**What the task requires**:
Each line of the entries below that includes "Miscellaneous" belongs in your answer.

──────── Available data ────────

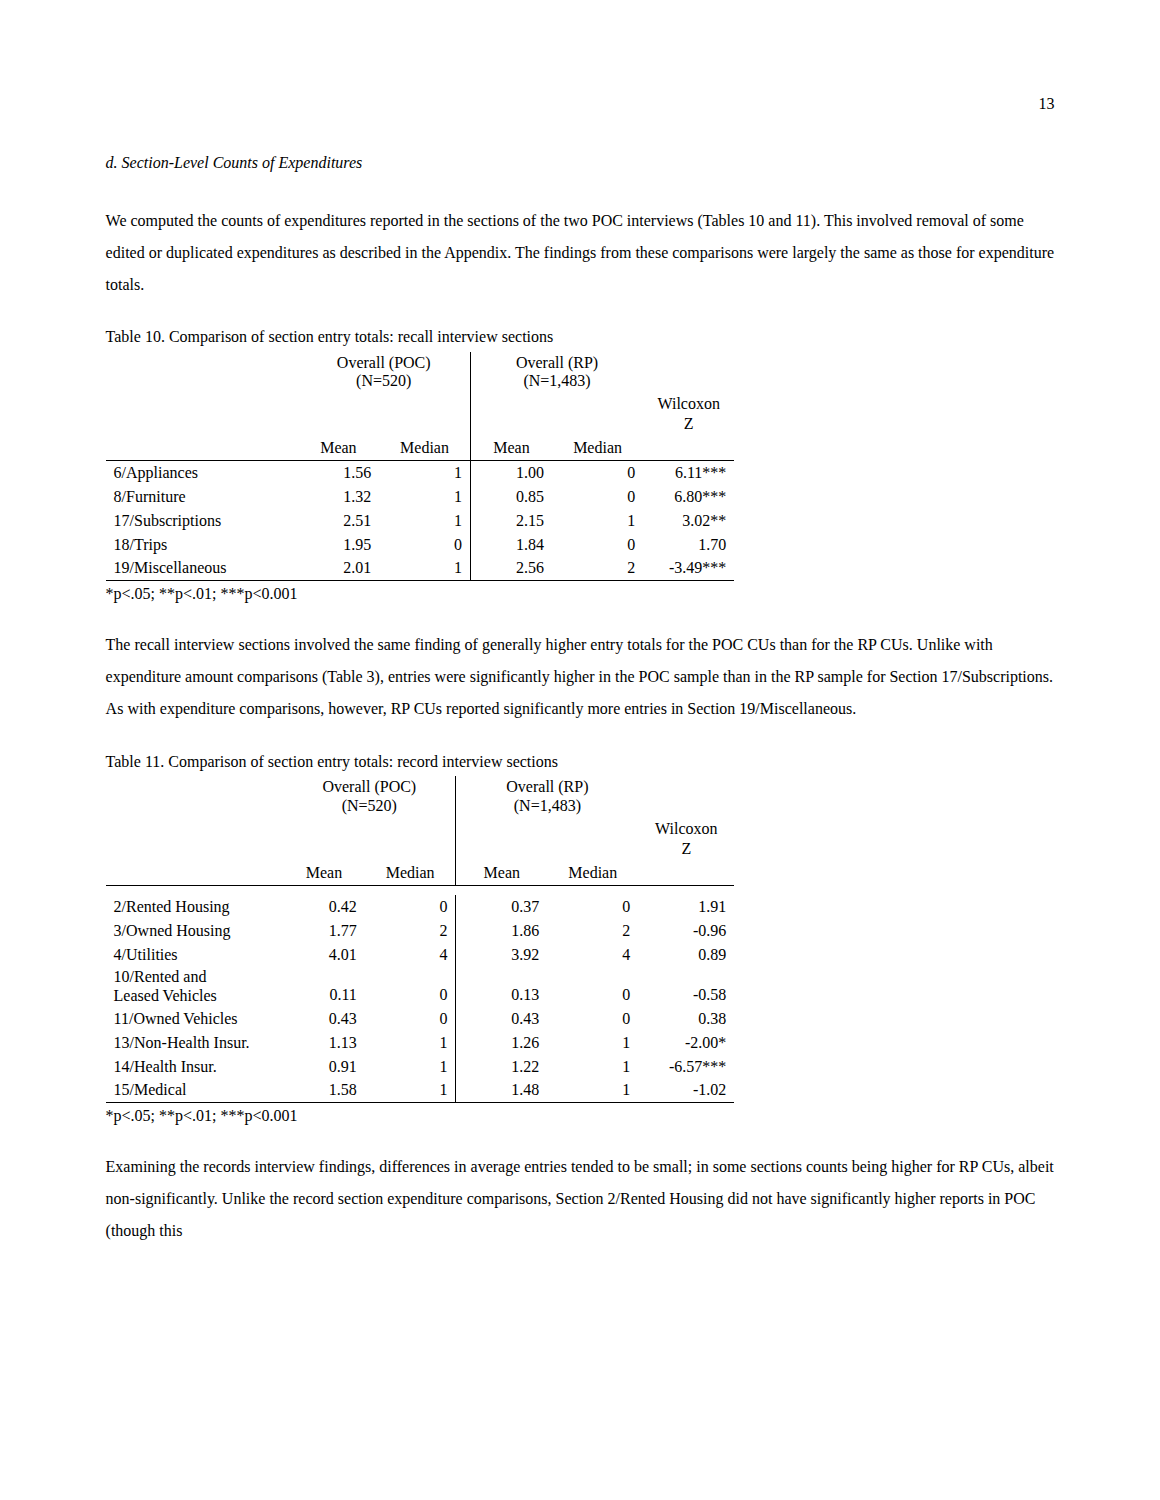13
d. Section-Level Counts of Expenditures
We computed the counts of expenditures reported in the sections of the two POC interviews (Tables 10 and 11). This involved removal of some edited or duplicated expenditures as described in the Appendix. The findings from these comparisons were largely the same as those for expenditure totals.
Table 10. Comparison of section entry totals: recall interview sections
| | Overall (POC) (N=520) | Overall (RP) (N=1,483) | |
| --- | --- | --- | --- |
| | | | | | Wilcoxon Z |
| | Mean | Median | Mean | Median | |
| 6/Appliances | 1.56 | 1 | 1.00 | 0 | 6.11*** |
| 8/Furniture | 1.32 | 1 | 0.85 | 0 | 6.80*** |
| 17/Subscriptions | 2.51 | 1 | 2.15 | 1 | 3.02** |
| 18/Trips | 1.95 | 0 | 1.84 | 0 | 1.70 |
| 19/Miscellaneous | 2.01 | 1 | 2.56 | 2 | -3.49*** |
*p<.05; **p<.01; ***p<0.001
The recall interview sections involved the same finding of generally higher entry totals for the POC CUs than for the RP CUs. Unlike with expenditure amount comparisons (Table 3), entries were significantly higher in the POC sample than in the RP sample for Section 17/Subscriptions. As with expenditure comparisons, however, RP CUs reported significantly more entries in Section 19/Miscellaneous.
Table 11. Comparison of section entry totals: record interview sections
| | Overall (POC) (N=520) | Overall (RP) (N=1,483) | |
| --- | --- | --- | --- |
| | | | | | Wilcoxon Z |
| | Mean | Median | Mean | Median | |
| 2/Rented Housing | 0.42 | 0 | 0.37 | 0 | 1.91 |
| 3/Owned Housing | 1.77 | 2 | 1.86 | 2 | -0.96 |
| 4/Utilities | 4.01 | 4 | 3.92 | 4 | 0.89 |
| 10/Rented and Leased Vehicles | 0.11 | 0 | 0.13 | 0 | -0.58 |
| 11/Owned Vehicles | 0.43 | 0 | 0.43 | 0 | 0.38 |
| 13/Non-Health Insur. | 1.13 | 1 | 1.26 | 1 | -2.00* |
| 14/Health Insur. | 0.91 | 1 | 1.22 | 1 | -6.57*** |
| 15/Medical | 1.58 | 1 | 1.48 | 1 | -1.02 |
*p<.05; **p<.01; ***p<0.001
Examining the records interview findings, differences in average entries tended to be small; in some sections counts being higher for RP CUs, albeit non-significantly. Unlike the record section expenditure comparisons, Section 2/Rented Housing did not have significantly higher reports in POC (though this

────────

**Answer to this problem**:
| 19/Miscellaneous | 2.01 | 1 | 2.56 | 2 | -3.49*** |
The recall interview sections involved the same finding of generally higher entry totals for the POC CUs than for the RP CUs. Unlike with expenditure amount comparisons (Table 3), entries were significantly higher in the POC sample than in the RP sample for Section 17/Subscriptions. As with expenditure comparisons, however, RP CUs reported significantly more entries in Section 19/Miscellaneous.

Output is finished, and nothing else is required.